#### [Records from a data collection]
--

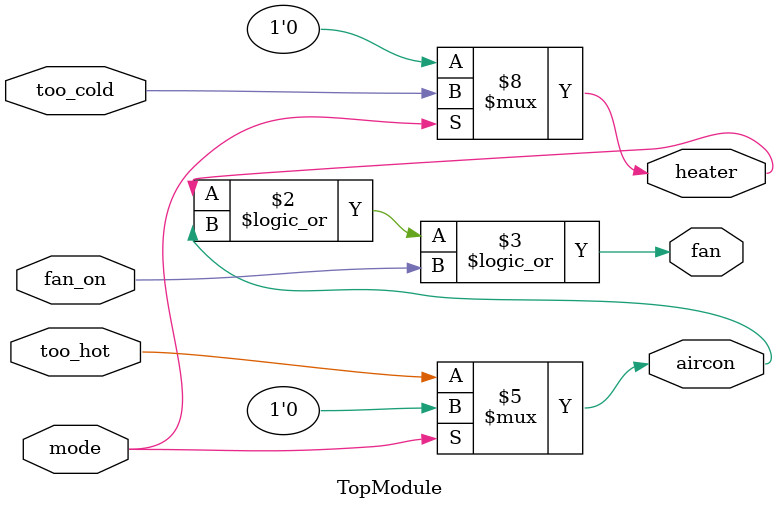
<source format=sv>
module TopModule(
    input logic mode,
    input logic too_cold,
    input logic too_hot,
    input logic fan_on,
    output logic heater,
    output logic aircon,
    output logic fan
);

always @(*) begin
    if (mode) begin // Heating Mode
        heater = too_cold;
        aircon = 1'b0;
    end else begin // Cooling Mode
        heater = 1'b0;
        aircon = too_hot;
    end
    fan = heater || aircon || fan_on;
end

endmodule
</source>
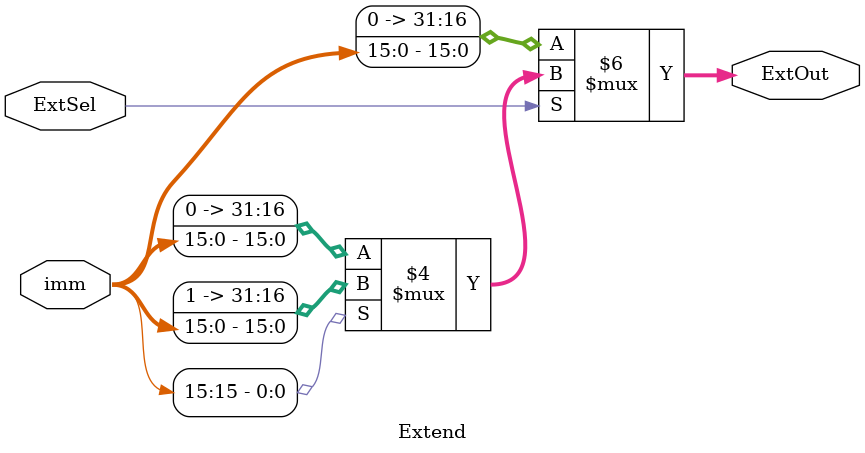
<source format=v>
`timescale 1ns / 1ps

module Extend(
    input ExtSel,
    input [15:0] imm,
    output [31:0] ExtOut
    );
    reg [31:0] ExtOut;
	always@(*) begin
		if (ExtSel==0) ExtOut={16'h0000,imm};
		else ExtOut=(imm[15]==0)?{16'h0000,imm}:{16'hffff,imm};
	end
endmodule

</source>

--

All entries above are to be reproduced exactly, with no pictures.

#### [Task solution]
<source format=sv>
module TopModule(
    input logic mode,
    input logic too_cold,
    input logic too_hot,
    input logic fan_on,
    output logic heater,
    output logic aircon,
    output logic fan
);

always @(*) begin
    if (mode) begin // Heating Mode
        heater = too_cold;
        aircon = 1'b0;
    end else begin // Cooling Mode
        heater = 1'b0;
        aircon = too_hot;
    end
    fan = heater || aircon || fan_on;
end

endmodule
</source>
<source format=v>
`timescale 1ns / 1ps

module Extend(
    input ExtSel,
    input [15:0] imm,
    output [31:0] ExtOut
    );
    reg [31:0] ExtOut;
	always@(*) begin
		if (ExtSel==0) ExtOut={16'h0000,imm};
		else ExtOut=(imm[15]==0)?{16'h0000,imm}:{16'hffff,imm};
	end
endmodule

</source>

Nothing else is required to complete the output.